The first Minecraft mob vote was held in late 2017 during Mojang’s “Minecon Earth” livestream, where the team showcased rough sketches of “the Barnacle,” “the Phantom,” “the Great Hunger” and “the Wildfire.” The developers gave a brief explanation of how these creatures would behave before opening a poll, eliminating one after the other until the Phantom arose as the champion.

On one hand, this sounds like a great way to incite additional community involvement, something Minecraft has always been renowned for. But then comes the fallout – the losers are shelved indefinitely, no matter how promising the concept was. The sole exception over the past six years was the frog, which was eventually added to the game three years after losing.

The mob vote also reeks of showboating.

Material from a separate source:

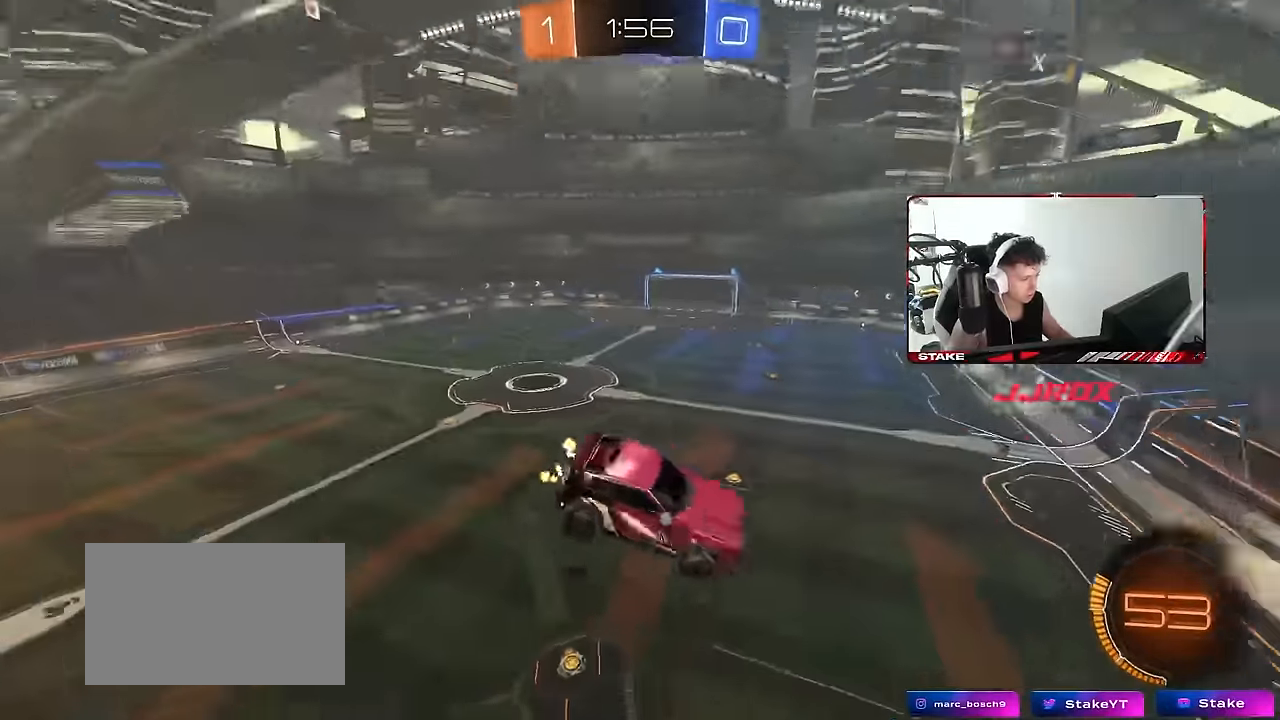
{"keys": ["space"], "mouse": [], "events": [[183, "shift", "down"], [233, "s", "down"], [267, "shift", "up"], [367, "space", "down"], [467, "a", "up"], [467, "s", "up"]]}
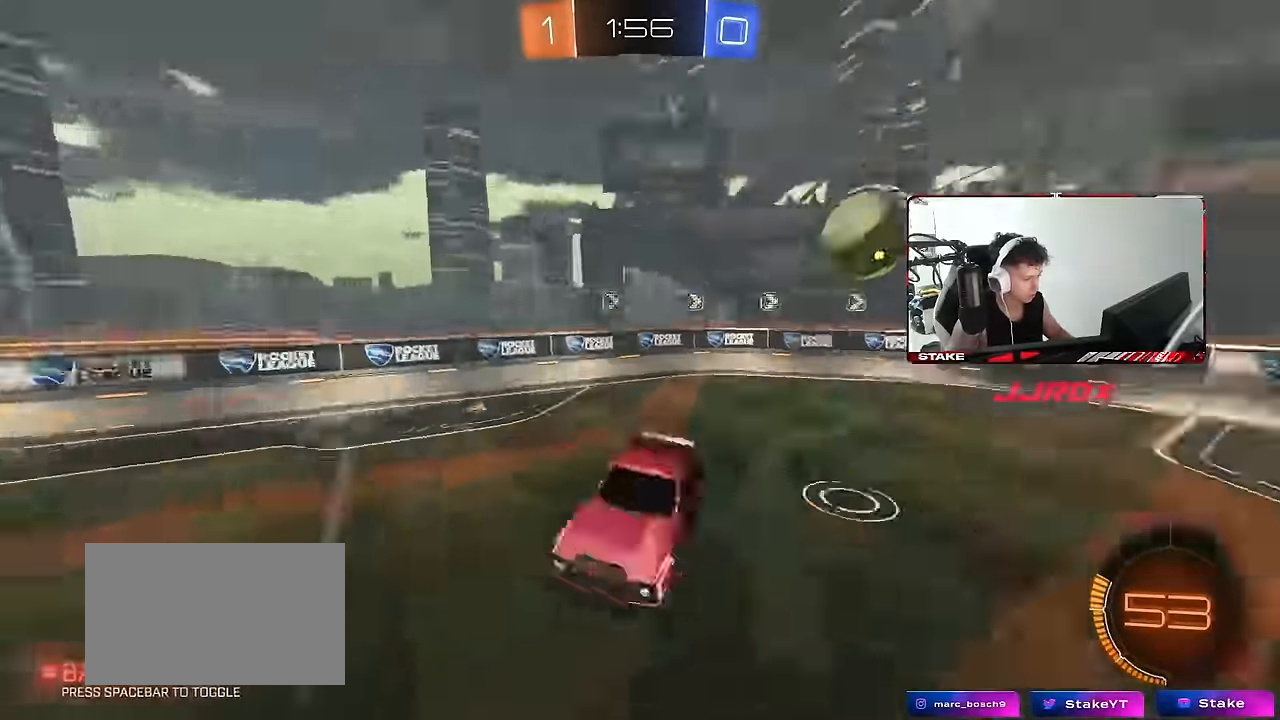
{"keys": ["a", "shift", "w"], "mouse": [], "events": [[50, "space", "up"], [50, "w", "down"], [100, "a", "down"], [200, "mouse_left", "down"], [483, "mouse_left", "up"], [483, "shift", "down"]]}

In 2017, Mojang only provided rough sketches of the would-be creatures and a generic description of how they might be implemented into the game. In recent years, they’ve showcased increasingly complete designs – it wouldn’t be hard to argue that most of the work had been done aside from programming. It’s not difficult to understand why this might rub people the wrong way.

Between this and the fact that Minecraft only receives one major update per year despite the title’s massive popularity and excellent funding and support from Microsoft, resentment is growing within the fanbase toward Mojang’s apparent incompetence.

Developers have explained before that adding on to Minecraft is exponentially difficult because of the open and procedurally generated nature of the game – every block, mob or item they add has to work in congruence with everything that already exists.

But that excuse falls apart in light of the efforts of Minecraft’s modding community – hobbyists have been creating their own renditions of the losers of the mob votes for years, sometimes releasing mere weeks after the votes are held. Unfortunately, these mods are only available for PC gamers, a fraction of Minecraft’s active playerbase.

As of writing, the “Stop the Mob Vote” Minecraft petition has amassed over 500,000 signatures, while the “Keep Player Trading” Rocket League petition has gathered over 17,000. According to, Rocket League has around 91 million monthly players to Minecraft’s 174 million. As such, neither petition is likely to change how these developers conduct business, but they both showcase a growing resentment in each community that may need to be addressed before long.